*TASK DETAILS*.
Go through the entries below and retype them exactly, omitting each picture.

------ ENTRIES SUPPLIED ------

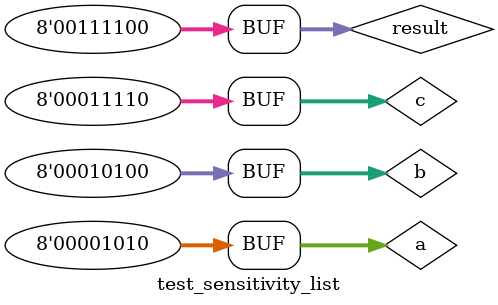
<source format=v>

module test_sensitivity_list;
  reg [7:0] a, b, c;
  reg [7:0] result;

  // Combinational logic sensitive to a, b, and c
  always @(a, b, c) begin
    result = a + b + c;
  end

  initial begin
    a = 8'd10;
    b = 8'd20;
    c = 8'd30;
  end
endmodule

</source>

------

*PROBLEM SOLUTION*.
<source format=v>

module test_sensitivity_list;
  reg [7:0] a, b, c;
  reg [7:0] result;

  // Combinational logic sensitive to a, b, and c
  always @(a, b, c) begin
    result = a + b + c;
  end

  initial begin
    a = 8'd10;
    b = 8'd20;
    c = 8'd30;
  end
endmodule

</source>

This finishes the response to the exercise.